### Work task
Return only the stretch of the material below that begins with the line containing "972C1013 986 1008" and ends with the line containing "1355 341 1212", exactly; both of those lines belong to it.

### Exercise material

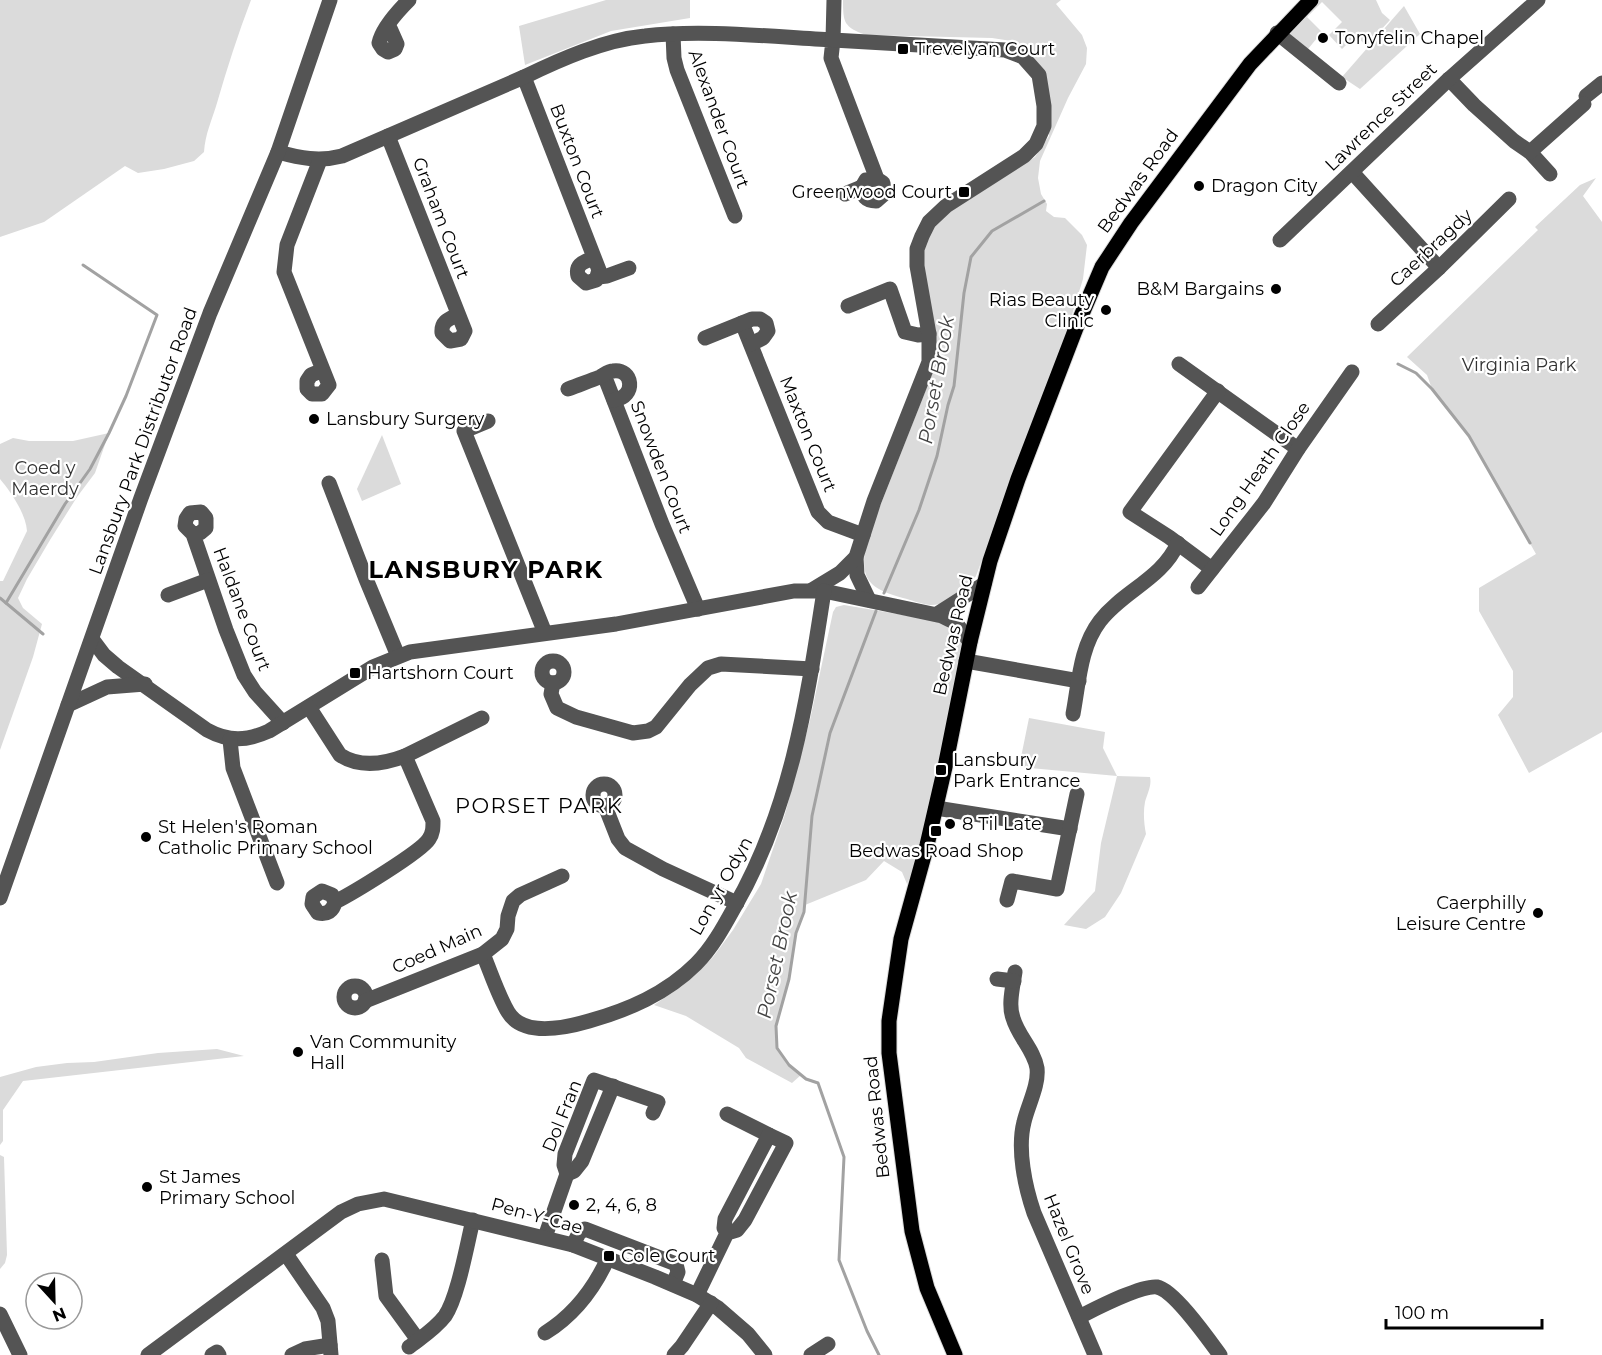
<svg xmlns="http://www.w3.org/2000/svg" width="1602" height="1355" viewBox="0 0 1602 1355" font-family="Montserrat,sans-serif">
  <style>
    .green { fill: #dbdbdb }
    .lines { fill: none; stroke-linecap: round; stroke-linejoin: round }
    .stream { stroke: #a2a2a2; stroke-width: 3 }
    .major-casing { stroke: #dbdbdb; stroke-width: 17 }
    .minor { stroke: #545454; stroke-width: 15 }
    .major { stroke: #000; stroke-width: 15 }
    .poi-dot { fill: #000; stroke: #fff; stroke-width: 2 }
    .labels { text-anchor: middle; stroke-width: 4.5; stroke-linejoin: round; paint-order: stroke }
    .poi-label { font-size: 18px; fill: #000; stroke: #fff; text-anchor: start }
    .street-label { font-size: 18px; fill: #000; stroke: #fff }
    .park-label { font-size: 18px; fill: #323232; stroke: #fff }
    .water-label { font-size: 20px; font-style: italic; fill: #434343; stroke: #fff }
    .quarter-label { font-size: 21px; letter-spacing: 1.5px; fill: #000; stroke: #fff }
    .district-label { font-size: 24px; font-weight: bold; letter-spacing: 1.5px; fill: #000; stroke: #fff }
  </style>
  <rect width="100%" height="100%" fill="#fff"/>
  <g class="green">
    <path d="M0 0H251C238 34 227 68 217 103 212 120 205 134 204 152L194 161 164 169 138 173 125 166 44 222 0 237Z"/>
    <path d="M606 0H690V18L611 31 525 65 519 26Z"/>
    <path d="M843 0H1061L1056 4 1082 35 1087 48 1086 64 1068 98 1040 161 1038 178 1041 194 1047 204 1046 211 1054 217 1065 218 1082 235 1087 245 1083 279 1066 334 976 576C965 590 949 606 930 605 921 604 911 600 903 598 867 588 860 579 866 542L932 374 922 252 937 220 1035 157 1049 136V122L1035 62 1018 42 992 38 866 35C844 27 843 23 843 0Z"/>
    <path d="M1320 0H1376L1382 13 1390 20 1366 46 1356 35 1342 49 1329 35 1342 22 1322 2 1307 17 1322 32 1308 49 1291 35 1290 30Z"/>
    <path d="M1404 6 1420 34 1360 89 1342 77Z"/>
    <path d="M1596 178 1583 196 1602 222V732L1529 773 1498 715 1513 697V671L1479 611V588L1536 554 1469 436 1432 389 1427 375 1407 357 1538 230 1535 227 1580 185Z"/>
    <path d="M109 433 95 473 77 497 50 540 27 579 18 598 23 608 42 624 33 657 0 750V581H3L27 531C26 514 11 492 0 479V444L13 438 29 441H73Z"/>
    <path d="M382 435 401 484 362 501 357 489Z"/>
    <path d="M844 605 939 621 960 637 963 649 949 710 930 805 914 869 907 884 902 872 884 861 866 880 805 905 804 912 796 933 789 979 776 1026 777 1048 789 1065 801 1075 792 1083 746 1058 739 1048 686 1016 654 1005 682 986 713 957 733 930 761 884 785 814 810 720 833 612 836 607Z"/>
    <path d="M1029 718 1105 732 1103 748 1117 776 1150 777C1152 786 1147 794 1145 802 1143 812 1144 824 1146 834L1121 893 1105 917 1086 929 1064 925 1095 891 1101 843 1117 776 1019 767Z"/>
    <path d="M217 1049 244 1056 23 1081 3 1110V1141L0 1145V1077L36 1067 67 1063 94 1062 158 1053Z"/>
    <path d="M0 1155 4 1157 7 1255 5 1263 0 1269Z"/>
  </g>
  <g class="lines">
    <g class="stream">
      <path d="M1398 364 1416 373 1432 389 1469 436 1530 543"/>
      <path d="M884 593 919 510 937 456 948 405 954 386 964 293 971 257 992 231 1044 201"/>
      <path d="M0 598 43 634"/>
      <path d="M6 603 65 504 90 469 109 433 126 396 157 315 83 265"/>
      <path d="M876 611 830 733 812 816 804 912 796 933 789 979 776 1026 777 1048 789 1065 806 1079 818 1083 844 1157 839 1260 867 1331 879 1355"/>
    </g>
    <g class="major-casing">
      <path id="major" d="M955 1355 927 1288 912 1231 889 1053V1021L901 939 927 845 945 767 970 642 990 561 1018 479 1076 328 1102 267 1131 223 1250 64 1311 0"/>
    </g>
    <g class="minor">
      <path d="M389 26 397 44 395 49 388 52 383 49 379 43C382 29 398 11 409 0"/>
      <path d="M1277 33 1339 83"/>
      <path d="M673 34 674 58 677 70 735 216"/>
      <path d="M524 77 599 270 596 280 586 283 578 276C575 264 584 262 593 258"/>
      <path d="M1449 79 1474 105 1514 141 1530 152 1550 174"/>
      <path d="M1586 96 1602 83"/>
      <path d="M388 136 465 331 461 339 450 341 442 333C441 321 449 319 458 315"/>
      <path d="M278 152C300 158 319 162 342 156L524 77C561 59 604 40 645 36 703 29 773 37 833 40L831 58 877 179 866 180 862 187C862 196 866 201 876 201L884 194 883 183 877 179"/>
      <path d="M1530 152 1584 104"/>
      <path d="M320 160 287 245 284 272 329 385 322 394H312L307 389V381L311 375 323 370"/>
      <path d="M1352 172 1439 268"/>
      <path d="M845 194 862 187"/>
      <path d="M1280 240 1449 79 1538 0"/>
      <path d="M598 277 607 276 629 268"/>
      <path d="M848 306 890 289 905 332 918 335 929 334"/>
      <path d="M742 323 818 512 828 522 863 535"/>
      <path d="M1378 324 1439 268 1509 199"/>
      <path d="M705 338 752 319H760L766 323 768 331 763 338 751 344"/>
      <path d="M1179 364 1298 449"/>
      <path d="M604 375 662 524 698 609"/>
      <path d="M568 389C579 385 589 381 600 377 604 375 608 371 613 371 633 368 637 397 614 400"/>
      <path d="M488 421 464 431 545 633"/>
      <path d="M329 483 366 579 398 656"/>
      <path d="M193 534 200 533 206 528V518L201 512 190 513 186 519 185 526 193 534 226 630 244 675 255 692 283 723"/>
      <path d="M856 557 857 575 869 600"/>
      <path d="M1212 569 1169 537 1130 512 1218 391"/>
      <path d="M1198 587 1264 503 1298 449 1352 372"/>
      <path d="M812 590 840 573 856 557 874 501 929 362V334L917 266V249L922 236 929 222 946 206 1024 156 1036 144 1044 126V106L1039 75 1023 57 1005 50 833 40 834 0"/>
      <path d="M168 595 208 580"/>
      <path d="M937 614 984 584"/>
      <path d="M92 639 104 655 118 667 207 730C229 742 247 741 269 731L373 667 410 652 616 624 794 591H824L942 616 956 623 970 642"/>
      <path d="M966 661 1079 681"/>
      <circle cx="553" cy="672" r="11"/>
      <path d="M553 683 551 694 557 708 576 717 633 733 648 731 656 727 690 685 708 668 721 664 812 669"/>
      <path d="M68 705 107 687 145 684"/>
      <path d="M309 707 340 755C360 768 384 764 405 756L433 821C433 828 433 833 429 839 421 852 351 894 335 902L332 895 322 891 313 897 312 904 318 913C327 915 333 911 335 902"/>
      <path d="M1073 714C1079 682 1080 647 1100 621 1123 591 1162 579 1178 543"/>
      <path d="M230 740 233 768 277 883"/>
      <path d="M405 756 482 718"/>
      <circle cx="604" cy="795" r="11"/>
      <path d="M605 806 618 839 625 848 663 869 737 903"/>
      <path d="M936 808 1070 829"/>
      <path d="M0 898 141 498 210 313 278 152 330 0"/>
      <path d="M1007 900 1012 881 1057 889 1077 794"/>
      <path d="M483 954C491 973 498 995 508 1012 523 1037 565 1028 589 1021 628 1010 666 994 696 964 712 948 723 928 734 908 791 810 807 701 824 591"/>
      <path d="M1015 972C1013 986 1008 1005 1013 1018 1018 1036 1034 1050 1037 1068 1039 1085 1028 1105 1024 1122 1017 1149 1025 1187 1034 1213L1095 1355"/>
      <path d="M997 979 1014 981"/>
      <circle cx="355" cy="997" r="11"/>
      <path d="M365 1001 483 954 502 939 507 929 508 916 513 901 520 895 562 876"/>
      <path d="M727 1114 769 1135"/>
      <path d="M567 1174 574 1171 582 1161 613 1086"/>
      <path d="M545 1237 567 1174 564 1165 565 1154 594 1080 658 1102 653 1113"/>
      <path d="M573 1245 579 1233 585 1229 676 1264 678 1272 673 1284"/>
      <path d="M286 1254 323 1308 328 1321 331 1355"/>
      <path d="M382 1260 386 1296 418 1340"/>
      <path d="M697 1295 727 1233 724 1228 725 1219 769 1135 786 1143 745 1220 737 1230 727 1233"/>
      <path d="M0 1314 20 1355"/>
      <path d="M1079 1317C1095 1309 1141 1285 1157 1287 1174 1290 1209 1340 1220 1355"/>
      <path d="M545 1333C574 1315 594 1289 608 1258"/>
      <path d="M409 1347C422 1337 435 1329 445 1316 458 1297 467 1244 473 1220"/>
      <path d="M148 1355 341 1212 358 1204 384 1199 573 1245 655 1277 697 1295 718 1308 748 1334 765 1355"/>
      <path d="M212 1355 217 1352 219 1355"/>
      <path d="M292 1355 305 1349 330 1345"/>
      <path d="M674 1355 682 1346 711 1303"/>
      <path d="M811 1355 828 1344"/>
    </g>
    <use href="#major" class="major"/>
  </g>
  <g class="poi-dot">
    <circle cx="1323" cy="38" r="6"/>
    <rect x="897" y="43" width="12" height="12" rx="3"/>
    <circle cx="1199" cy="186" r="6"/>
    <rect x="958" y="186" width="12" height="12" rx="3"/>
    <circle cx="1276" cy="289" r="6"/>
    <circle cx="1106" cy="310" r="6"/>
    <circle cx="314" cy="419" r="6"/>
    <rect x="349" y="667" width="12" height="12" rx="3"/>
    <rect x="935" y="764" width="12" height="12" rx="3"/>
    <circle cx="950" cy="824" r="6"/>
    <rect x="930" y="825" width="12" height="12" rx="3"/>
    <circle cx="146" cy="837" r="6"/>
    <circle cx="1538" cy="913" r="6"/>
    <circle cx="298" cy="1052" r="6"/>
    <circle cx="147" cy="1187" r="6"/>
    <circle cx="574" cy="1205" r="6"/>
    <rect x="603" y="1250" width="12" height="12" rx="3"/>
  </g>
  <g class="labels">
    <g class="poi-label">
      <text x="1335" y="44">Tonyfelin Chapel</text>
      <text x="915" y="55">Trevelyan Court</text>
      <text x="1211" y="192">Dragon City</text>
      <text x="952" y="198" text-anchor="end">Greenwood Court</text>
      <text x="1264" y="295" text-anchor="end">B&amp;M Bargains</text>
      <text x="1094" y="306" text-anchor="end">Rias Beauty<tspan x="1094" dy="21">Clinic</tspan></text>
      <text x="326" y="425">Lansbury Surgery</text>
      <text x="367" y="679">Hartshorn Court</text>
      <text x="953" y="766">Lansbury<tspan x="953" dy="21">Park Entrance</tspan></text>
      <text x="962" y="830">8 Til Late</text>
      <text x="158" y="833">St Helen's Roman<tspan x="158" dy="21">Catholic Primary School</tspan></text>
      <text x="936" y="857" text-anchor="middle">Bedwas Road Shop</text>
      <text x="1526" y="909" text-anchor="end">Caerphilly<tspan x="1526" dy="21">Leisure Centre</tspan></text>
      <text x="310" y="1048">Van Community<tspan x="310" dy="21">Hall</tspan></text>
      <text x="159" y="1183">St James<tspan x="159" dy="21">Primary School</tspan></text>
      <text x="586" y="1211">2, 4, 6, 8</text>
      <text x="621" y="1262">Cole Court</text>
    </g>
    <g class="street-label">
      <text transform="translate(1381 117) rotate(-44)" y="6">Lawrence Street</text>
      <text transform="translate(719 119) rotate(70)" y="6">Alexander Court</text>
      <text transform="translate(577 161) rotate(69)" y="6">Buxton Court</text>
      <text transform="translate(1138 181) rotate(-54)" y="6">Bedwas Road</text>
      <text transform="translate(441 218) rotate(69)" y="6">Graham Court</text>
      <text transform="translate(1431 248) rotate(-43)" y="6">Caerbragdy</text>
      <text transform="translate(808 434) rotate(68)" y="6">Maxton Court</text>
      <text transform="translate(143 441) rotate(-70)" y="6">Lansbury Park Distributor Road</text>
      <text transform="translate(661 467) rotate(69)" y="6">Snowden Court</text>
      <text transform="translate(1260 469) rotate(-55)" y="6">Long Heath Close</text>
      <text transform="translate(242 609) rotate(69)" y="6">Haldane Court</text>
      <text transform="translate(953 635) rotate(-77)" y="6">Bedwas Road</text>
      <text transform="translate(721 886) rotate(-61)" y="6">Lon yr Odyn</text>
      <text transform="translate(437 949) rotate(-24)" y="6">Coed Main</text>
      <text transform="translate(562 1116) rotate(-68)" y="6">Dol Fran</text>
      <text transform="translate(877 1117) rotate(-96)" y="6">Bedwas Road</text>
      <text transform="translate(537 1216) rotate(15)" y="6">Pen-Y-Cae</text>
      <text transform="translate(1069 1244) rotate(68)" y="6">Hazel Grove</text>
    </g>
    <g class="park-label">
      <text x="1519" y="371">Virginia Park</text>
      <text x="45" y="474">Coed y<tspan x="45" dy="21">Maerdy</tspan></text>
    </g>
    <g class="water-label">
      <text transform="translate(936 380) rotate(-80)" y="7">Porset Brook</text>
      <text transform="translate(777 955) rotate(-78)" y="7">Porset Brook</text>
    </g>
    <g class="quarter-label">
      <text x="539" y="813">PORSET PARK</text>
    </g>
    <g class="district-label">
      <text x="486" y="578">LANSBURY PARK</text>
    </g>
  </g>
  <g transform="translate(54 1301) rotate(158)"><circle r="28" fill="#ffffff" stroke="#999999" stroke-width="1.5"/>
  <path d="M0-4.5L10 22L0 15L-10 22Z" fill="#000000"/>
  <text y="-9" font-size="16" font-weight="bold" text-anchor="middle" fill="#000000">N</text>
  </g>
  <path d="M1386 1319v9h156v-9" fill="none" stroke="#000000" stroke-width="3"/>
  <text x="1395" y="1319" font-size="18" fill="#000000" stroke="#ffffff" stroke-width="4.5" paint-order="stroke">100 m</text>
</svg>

### Output below
      <path d="M1015 972C1013 986 1008 1005 1013 1018 1018 1036 1034 1050 1037 1068 1039 1085 1028 1105 1024 1122 1017 1149 1025 1187 1034 1213L1095 1355"/>
      <path d="M997 979 1014 981"/>
      <circle cx="355" cy="997" r="11"/>
      <path d="M365 1001 483 954 502 939 507 929 508 916 513 901 520 895 562 876"/>
      <path d="M727 1114 769 1135"/>
      <path d="M567 1174 574 1171 582 1161 613 1086"/>
      <path d="M545 1237 567 1174 564 1165 565 1154 594 1080 658 1102 653 1113"/>
      <path d="M573 1245 579 1233 585 1229 676 1264 678 1272 673 1284"/>
      <path d="M286 1254 323 1308 328 1321 331 1355"/>
      <path d="M382 1260 386 1296 418 1340"/>
      <path d="M697 1295 727 1233 724 1228 725 1219 769 1135 786 1143 745 1220 737 1230 727 1233"/>
      <path d="M0 1314 20 1355"/>
      <path d="M1079 1317C1095 1309 1141 1285 1157 1287 1174 1290 1209 1340 1220 1355"/>
      <path d="M545 1333C574 1315 594 1289 608 1258"/>
      <path d="M409 1347C422 1337 435 1329 445 1316 458 1297 467 1244 473 1220"/>
      <path d="M148 1355 341 1212 358 1204 384 1199 573 1245 655 1277 697 1295 718 1308 748 1334 765 1355"/>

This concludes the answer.